* _OBJECTIVES_
#1 Answer these questions from the Spot tracker post:
(a) What three things does the writer say they will do with the data?
(b) What does "API" stand for?
(c) On what date is the post dated?
#2 Decide whether each statement agrees with the Spot tracker post, and support each yes or no with a quotation from it:
(a) The data and their representation are described as complex.
(b) A "real" tracker has to be smart about speed to be credible.
(c) An API is how services are exposed to third parties programmatically.
#3 Extend the Spot tracker post, picking up right after its last sentence.

* _PROVIDED PASSAGE_
_ _ _ _ _ _ _

Wednesday, May 2, 2012

A closer look at the Spot tracker API - Write your own tracker

Well, not very much closer, since the data and their representation are pretty simple, as described here.  So, I'll take a look at how to pull down the data, parse them out, and put them on a map.  This is where race tracking software starts, and the tracker put together by the folks who tracked the Percy Dewolfe didn't go a lot further.  A "real" tracker is a far more complicated thing and needs to be smart about speed to be credible, has to deal with storing and retrieving data for all participants over the length of the race, subsetting the data on demand, plus all that fancy stuff that Trackleaders and others do.

Snagging the data

An "API," or "application programming interface," is how services are exposed (or provided) to third parties programmatically.  That is to say, if I want to write my own programs that make use of Spot's tracking data, or Google Maps (or both!), I use their APIs from my programs.

_ _ _ _ _ _ _

* _COLLECTED MATERIAL_
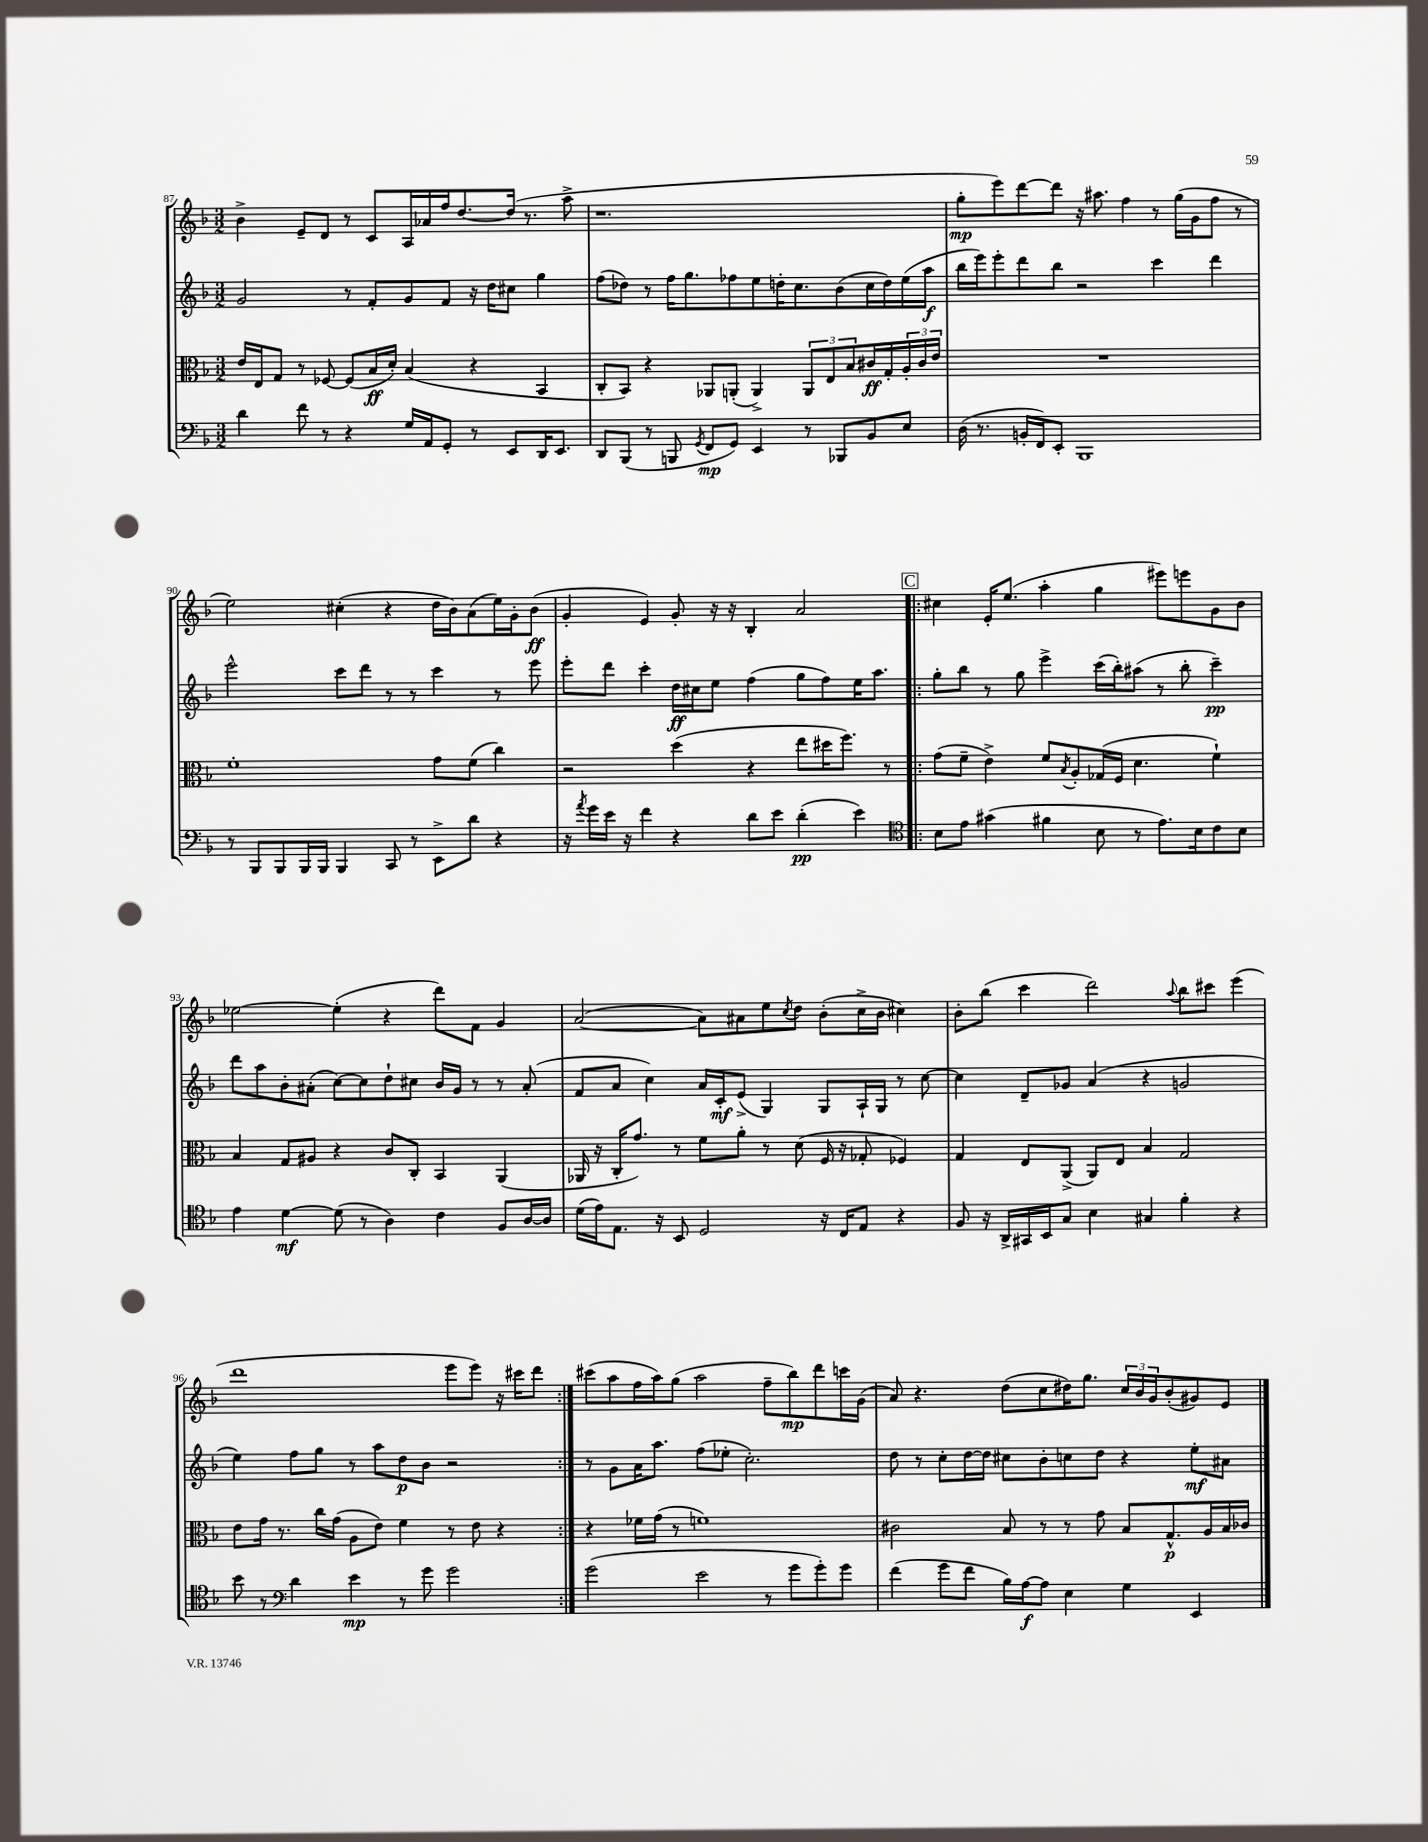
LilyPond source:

_ _ _ _ _ _ _

* _ANSWERS FOR THE EXERCISE_
#1
(a) Pull down the data, parse them out, and put them on a map.
(b) Application programming interface.
(c) Wednesday, May 2, 2012.

#2
(a) No: "the data and their representation are pretty simple"
(b) Yes: "needs to be smart about speed to be credible"
(c) Yes: "is how services are exposed (or provided) to third parties programmatically"

#3
The truth is that Spot's API can barely be considered an API, since all it really allows you to do is to download XML-formatted records.  Here's how it works:
  1. When you register your Spot tracker, or edit your settings, you have the opportunity (if and only if you've paid for the tracking service) to set up a "shared page" to display the data.  That shared page is automatically assigned a "glId" by Spot.  I believe that "glId" is a "guest link" identifier, but I wouldn't swear to it.  Anyway, you can find the glId for your shared pages by going to your list of shared pages at https://login.findmespot.com/spot-main-web/share/list.html and choosing the shared page that has the data you'd like to use.
  2. You'll find the glId embedded in the URI of the shared page.  So, if the URI of the shared page is "http://share.findmespot.com/shared/faces/viewspots.jsp?glId=0BW5A0B1QQFTHG4GivzbYsQFyIFo5VHTh" the glId is 0BW5A0B1QQFTHG4GivzbYsQFyIFo5VHTh.
  3. The data can be accessed through the URI http://share.findmespot.com/messageService/guestlinkservlet?glId=0BW5A0B1QQFTHG4GivzbYsQFyIFo5VHTh&completeXml=true with the glId from your shared page substituted in for the glId value.
When you do an HTTP GET on that URI, what you'll get is a chunk of XML, as described in this earlier post.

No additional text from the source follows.